• [EXTRACT]

+ + +

Timmy: Well that right there is a mess.
Randy: I just had it cleaned yesterday Timmy
Timmy: I'm not responsible for this, I've be on the internet all morning.
Randy: There clearly your foot prints Timmy.
Timmy: There's an imposter on the lose!
Randy: They lead directly to you!
Timmy: Clue number one, the imposter is a phantom!
Randy: Timmy stop avoid-
(GAINT EXPOTION)
Randy: TTTTTTTTTTTTTTTTTIIIIIIIIIIIIIIIIIIIIMMMMMMMMMMMMM MMYYYYYYYYY!
Timmy: Happy Birthday!
Randy: it's not- please tell me you had nothing to do with this
Timmy: Why don't you blow out you candles?
Randy: You've gone too far this time Timmy!
Timmy: What that it's hard to hear you over the sound of melting city!
Randy: How did you even do this?
Timmy: a dollop of fairy dust from Cosmos lice.
Randy: TIMMY!
Timmy: I ripped a tag of a mattress.
Randy: This isn't funny Timmy!
Timmy: Who's laughing? Clearly not all the people who just exploded.
Randy: I'm leaving I have enough of this!
Timmy: But think of all the perfectly good faces we get to munch on.
Randy: What? Why?
Timmy: Because were friends and friendship is to pals munching on a well-cooked face together!

+ + +

• [TASK 1]
Quote every line of the Timmy and Randy script that Timmy speaks and that ends with an exclamation mark.
• [TASK 2]
In the Timmy and Randy script, when does Randy say he had it cleaned?
• [TASK 3]
Carry the Timmy and Randy script forward from its final line.

• [SUPPLIED MATERIAL]
+ + +

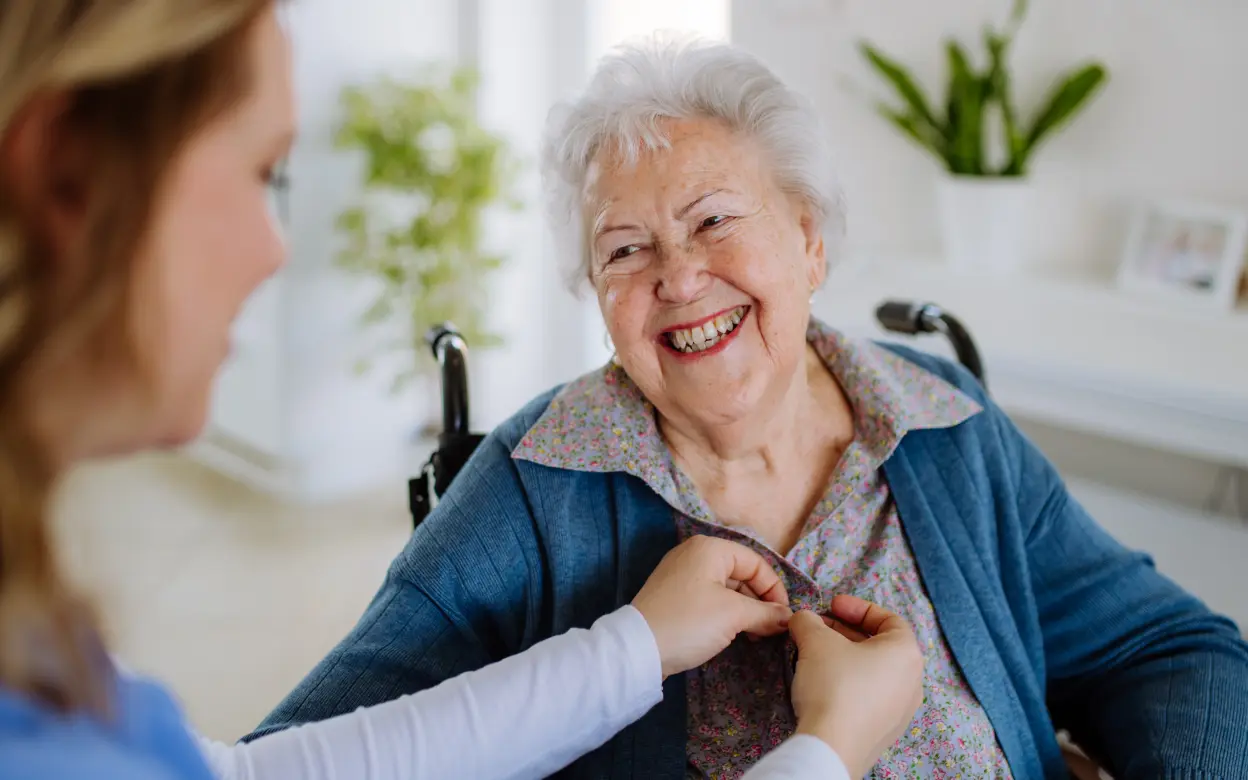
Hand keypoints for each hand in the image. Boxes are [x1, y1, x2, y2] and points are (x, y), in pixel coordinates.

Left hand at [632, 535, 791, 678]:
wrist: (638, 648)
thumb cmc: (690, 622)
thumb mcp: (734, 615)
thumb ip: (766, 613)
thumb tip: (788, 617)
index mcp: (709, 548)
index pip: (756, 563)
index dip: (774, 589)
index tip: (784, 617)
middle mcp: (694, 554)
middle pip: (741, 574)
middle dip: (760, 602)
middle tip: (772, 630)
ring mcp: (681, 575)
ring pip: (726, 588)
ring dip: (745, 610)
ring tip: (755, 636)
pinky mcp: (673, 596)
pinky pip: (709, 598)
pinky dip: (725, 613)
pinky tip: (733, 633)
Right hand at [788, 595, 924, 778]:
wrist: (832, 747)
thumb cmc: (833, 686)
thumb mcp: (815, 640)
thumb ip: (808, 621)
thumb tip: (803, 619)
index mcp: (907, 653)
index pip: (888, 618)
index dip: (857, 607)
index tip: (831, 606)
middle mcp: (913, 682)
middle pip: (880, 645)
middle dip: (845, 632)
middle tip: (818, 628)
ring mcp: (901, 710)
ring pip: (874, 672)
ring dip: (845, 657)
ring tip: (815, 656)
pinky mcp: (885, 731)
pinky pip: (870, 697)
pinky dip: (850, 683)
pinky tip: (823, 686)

+ + +

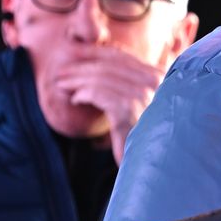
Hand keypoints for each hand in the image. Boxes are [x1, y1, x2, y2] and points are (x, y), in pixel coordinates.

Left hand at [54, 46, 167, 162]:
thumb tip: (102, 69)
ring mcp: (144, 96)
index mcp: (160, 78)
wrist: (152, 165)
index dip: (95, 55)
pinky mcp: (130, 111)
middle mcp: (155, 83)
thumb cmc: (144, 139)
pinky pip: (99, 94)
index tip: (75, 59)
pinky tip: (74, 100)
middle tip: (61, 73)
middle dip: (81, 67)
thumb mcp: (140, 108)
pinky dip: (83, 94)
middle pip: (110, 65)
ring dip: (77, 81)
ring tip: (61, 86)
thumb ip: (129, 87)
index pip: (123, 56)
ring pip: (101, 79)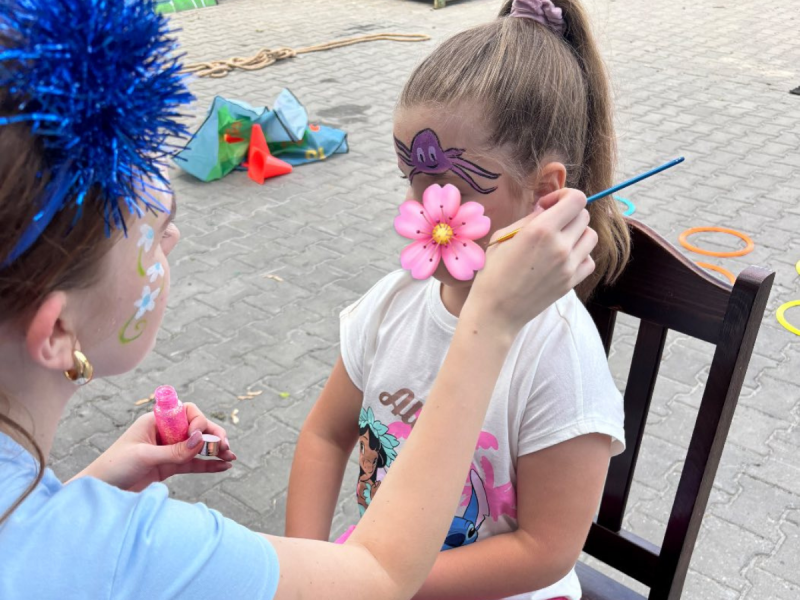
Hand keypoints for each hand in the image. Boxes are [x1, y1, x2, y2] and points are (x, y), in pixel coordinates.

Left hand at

+ + +

• [RESPONSE BOX 1]
- "There's an imposter on the lose!"
- "Clue number one, the imposter is a phantom!"
- "Happy Birthday!"
- "What that it's hard to hear you over the sound of melting city!"
- "Because were friends and friendship is to pals munching on a well-cooked face together!"

• [RESPONSE BOX 2]
Yesterday.

• [RESPONSE BOX 3]
Randy: That isn't friendship Timmy that's sick.
Timmy: Then you probably not going to like your Birthday decorations.
Randy: It's not even my- (looks up, sees faces) oh my god!
Timmy: SURPRISE!
Randy: Aww aww no awwwww!
Timmy: I'm sorry! I thought you liked faces, obviously there's a miscommunication!
Randy: This is awful Timmy.
Timmy: Your right, its not nearly as tasteful as I pictured in my head.
Randy: I think I'm going to throw- oh god one touched me!
Timmy: This was clearly the wrong way to go.
Randy: You think? Timmy!
Timmy: What can I say? I expected them to be cooked more, raw face is just gross!
Randy: That isn't the problem Timmy, why would you think any of this is a good idea!
Timmy: Probably I'm a dangerous sociopath with a long history of violence.
Randy: Oh.
Timmy: I don't understand how you keep forgetting that!